His face, as described by an eyewitness to a police artist, would produce a sketch of … Tintin. Tintin looked human, if extremely streamlined. My worries became irrelevant during the movie's opening scene. Anyone could draw him his face has two dots for eyes, little curves for eyebrows and a mouth and a nose that is like a sideways "U." To make him seem more real would be to lose Tintin. Not only did Tintin inhabit an adamantly 2-D universe, but he was manifestly not real. It was reported that Spielberg would use motion capture technology on his characters. My little French-English dictionary was a great help. Starting that year at Cannes, I read every single Tintin book, and even bought a Tintin and Snowy T-shirt. Sometimes a situation will require an entire page. They are drawn by the Belgian artist Hergé with elegant clarity (the "clean line" approach).

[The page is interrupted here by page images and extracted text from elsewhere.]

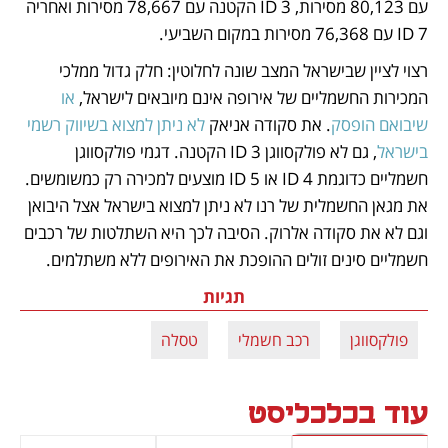
עם 80,123 מסירות, 3 ID הקטנה עם 78,667 מסירות ואחריה 
7 ID עם 76,368 מסירות במקום השביעי.
רצוי לציין שבישראל המצב שונה לחלוטין: חלק גדול ממלכי 
המכירות החשמליים של אירופה אינם מיובאים לישראל, 
או 
שיבואם הופסק
. את סקודה אניאק 
לא ניתן למצוא בשיווק רשמי 
בישראל
, גם לא פולקסווגן 3 ID הקטנה. דגמי פולקסווגן 
חשמליים כדוגמת 4 ID או 5 ID מוצעים למכירה רק כמשומשים. 
את מגאן החשמלית של רנו לא ניתן למצוא בישראל אצל היבואן 
וגם לא את סקודה אלרוק. הסיבה לכך היא השתלטות של רכבים 
חשמליים סינים זולים ההופכת את האירופים ללא משתלמים.
תגיות
פולקסווגן
רכב חשמלי
טסלה
עוד בכלכליסט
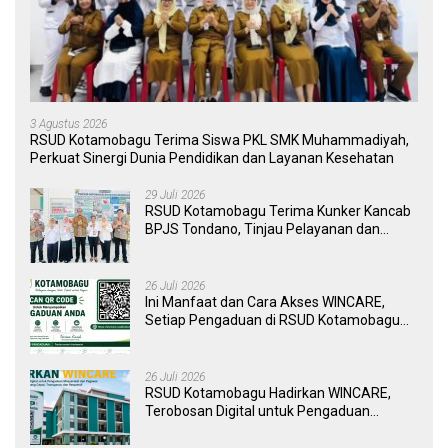
3 Agustus 2026
RSUD Kotamobagu Terima Siswa PKL SMK Muhammadiyah,
Perkuat Sinergi Dunia Pendidikan dan Layanan Kesehatan
29 Juli 2026
RSUD Kotamobagu Terima Kunker Kancab
BPJS Tondano, Tinjau Pelayanan dan
Perkuat Sinergi Wujudkan UHC
26 Juli 2026
Ini Manfaat dan Cara Akses WINCARE,
Setiap Pengaduan di RSUD Kotamobagu
Kini Bisa Dipantau Dan Ditangani dengan
Tuntas
26 Juli 2026
RSUD Kotamobagu Hadirkan WINCARE,
Terobosan Digital untuk Pengaduan
Masyarakat dan Pegawai yang Cepat,
Transparan, dan Responsif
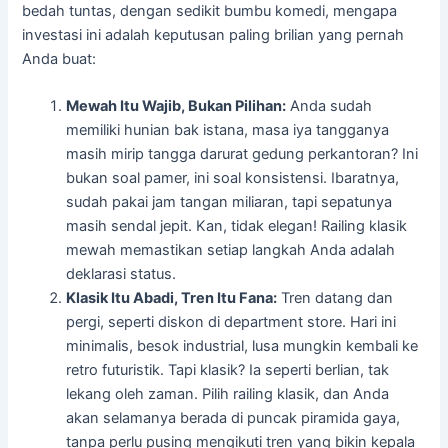
bedah tuntas, dengan sedikit bumbu komedi, mengapa
investasi ini adalah keputusan paling brilian yang pernah
Anda buat:
Mewah Itu Wajib, Bukan Pilihan:
Anda sudah
memiliki hunian bak istana, masa iya tangganya
masih mirip tangga darurat gedung perkantoran? Ini
bukan soal pamer, ini soal konsistensi. Ibaratnya,
sudah pakai jam tangan miliaran, tapi sepatunya
masih sendal jepit. Kan, tidak elegan! Railing klasik
mewah memastikan setiap langkah Anda adalah
deklarasi status.
Klasik Itu Abadi, Tren Itu Fana:
Tren datang dan
pergi, seperti diskon di department store. Hari ini
minimalis, besok industrial, lusa mungkin kembali ke
retro futuristik. Tapi klasik? Ia seperti berlian, tak
lekang oleh zaman. Pilih railing klasik, dan Anda
akan selamanya berada di puncak piramida gaya,
tanpa perlu pusing mengikuti tren yang bikin kepala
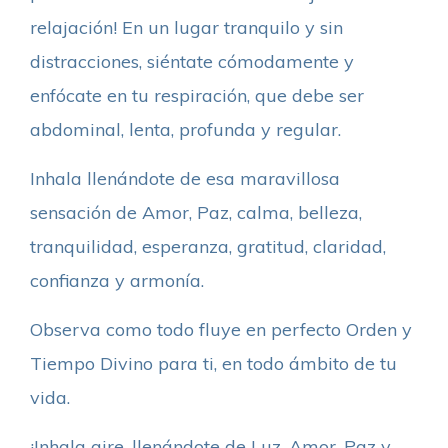
relajación! En un lugar tranquilo y sin
distracciones, siéntate cómodamente y
enfócate en tu respiración, que debe ser
abdominal, lenta, profunda y regular.
Inhala llenándote de esa maravillosa
sensación de Amor, Paz, calma, belleza,
tranquilidad, esperanza, gratitud, claridad,
confianza y armonía.
Observa como todo fluye en perfecto Orden y
Tiempo Divino para ti, en todo ámbito de tu
vida.
¡Inhala aire, llenándote de Luz, Amor, Paz y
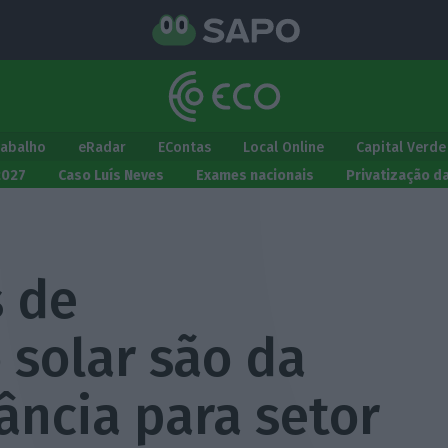
rabalho
eRadar
EContas
Local Online
Capital Verde
2027
Caso Luís Neves
Exames nacionais
Privatização d
 de
solar são da
ância para setor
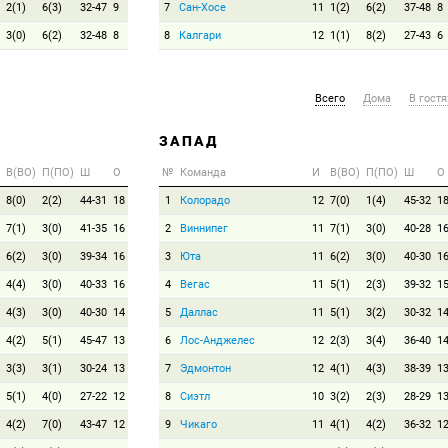
2(1)
6(3)
32-47
9
7
Сан-Хосе
11
1(2)
6(2)
37-48
8
3(0)
6(2)
32-48
8
8
Калгари
12
1(1)
8(2)
27-43
6
Всего
Дома
В гостя
ЗАПАД
В(ВО)
П(ПО)
Ш
О
№
Команда
И
В(ВО)
П(ПО)
Ш
О
8(0)
2(2)
44-31
18
1
Колорадо
12
7(0)
1(4)
45-32
1
7(1)
3(0)
41-35
16
2
Виннипег
11
7(1)
3(0)
40-28
1
6(2)
3(0)
39-34
16
3
Юта
11
6(2)
3(0)
40-30
1
4(4)
3(0)
40-33
16
4
Вегас
11
5(1)
2(3)
39-32
1
4(3)
3(0)
40-30
14
5
Даллас
11
5(1)
3(2)
30-32
1
4(2)
5(1)
45-47
13
6
Лос-Анджелес
12
2(3)
3(4)
36-40
1
3(3)
3(1)
30-24
13
7
Эдмонтон
12
4(1)
4(3)
38-39
1
5(1)
4(0)
27-22
12
8
Сиэтл
10
3(2)
2(3)
28-29
1
4(2)
7(0)
43-47
12
9
Чикаго
11
4(1)
4(2)
36-32
1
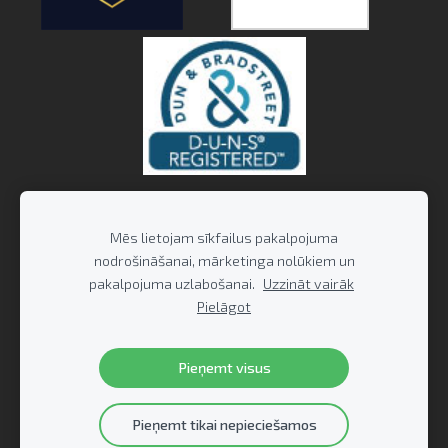
Mēs lietojam sīkfailus pakalpojuma
nodrošināšanai, mārketinga nolūkiem un
pakalpojuma uzlabošanai.
Uzzināt vairāk
Pielāgot
Pieņemt visus
Pieņemt tikai nepieciešamos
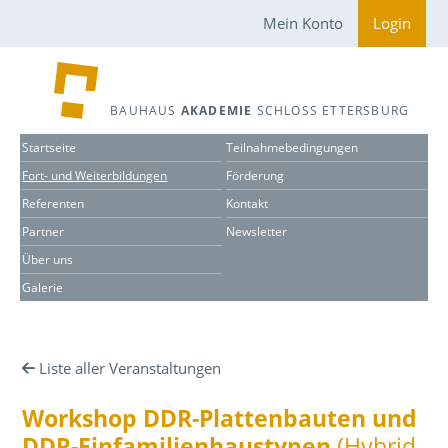
Mein Konto
Login
BAUHAUS
AKADEMIE
SCHLOSS ETTERSBURG
Startseite
Teilnahmebedingungen
Fort- und Weiterbildungen
Förderung
Referenten
Kontakt
Partner
Newsletter
Über uns
Galerie
Liste aller Veranstaltungen
Workshop DDR-Plattenbauten und
DDR-Einfamilienhaustypen
(Hybrid-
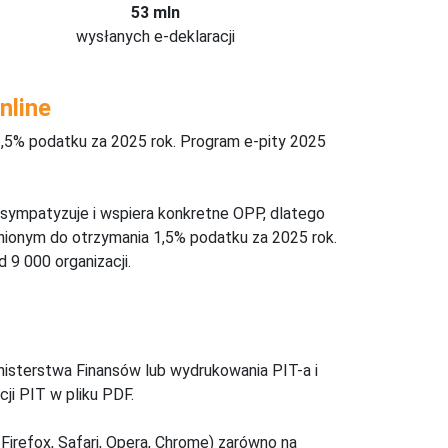
53 mln
wysłanych e-deklaracji
nline
,5% podatku za 2025 rok. Program e-pity 2025
 sympatyzuje i wspiera konkretne OPP, dlatego
nionym do otrzymania 1,5% podatku za 2025 rok.
 9 000 organizacji.
inisterstwa Finansów lub wydrukowania PIT-a i
ji PIT w pliku PDF.
Firefox, Safari, Opera, Chrome) zarówno na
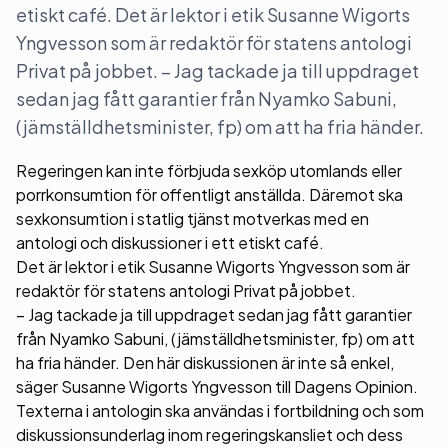
etiskt café. Det är lektor i etik Susanne Wigorts
Yngvesson som är redaktör för statens antologi
Privat på jobbet. – Jag tackade ja till uppdraget
sedan jag fått garantier från Nyamko Sabuni,
(jämställdhetsminister, fp) om att ha fria händer.
Regeringen kan inte förbjuda sexköp utomlands eller
porrkonsumtion för offentligt anställda. Däremot ska
sexkonsumtion i statlig tjänst motverkas med en
antologi och diskussioner i ett etiskt café.
Det är lektor i etik Susanne Wigorts Yngvesson som är
redaktör för statens antologi Privat på jobbet.
– Jag tackade ja till uppdraget sedan jag fått garantier
från Nyamko Sabuni, (jämställdhetsminister, fp) om att
ha fria händer. Den här diskussionen är inte så enkel,
säger Susanne Wigorts Yngvesson till Dagens Opinion.
Texterna i antologin ska användas i fortbildning och som
diskussionsunderlag inom regeringskansliet och dess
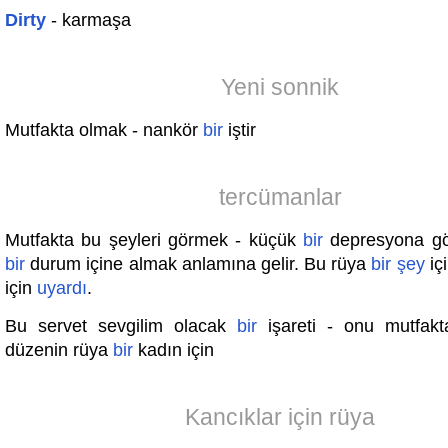
Dirty
- karmaşa
Yeni sonnik
Mutfakta olmak - nankör
bir
iştir
tercümanlar
Mutfakta bu şeyleri görmek - küçük
bir
depresyona g
bir
durum içine almak anlamına gelir. Bu rüya
bir
şey
iç
için
uyardı
.
Bu servet sevgilim olacak
bir
işareti - onu mutfakt
düzenin rüya
bir
kadın için
Kancıklar için rüya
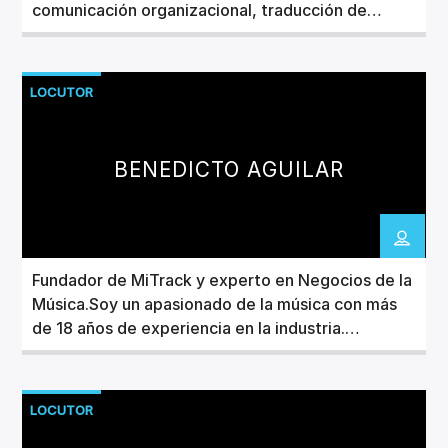
comunicación organizacional, traducción de
películas y podcasting. DJ ocasional bajo el
nombre de Monsieur Martial, también he
participado como promotor de conciertos de la
LOCUTOR
escena subterránea y neopsicodélica.
BENEDICTO AGUILAR
Fundador de MiTrack y experto en Negocios de la
Música.Soy un apasionado de la música con más
de 18 años de experiencia en la industria.
Comencé mi carrera en la
icónica
revista
IndieRocks!
, donde fui testigo del
crecimiento de la escena musical mexicana, y más
LOCUTOR
tarde lancé el sello discográfico
IndieRocks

Tintin's adventures come in book-length, their pages the size of old Life magazines. His yellow hair comes up to a quiff in the front. Tintin looks like a prepubescent to me, but is treated by everyone as sort of an honorary grownup. A rum-soaked old sea salt named Captain Haddock ( Andy Serkis) is often found nearby. Two maladroit Interpol inspectors named Thompson and Thomson ( Simon Pegg and Nick Frost) are often on the same cases. He is a newspaperman who rarely seems to go to the office but can usually be found globe-trotting on an unimaginable expense account, always accompanied by his gifted dog, Snowy. This Tintin (voiced by Jamie Bell in the film) is a piece of work. "Zut!" So loved is he, I learn, that papers would rerun his old exploits even after the death of his creator, Hergé.

#WATCH THE ADVENTURES OF TINTIN FULL#
A back page in full color is given over to comics, and half the page is devoted to Tintin.

The beloved character … can we flash back? It is a morning in May at the Cannes Film Festival, and I am drinking my coffee in the sunlight and reading Nice-Matin, the regional paper.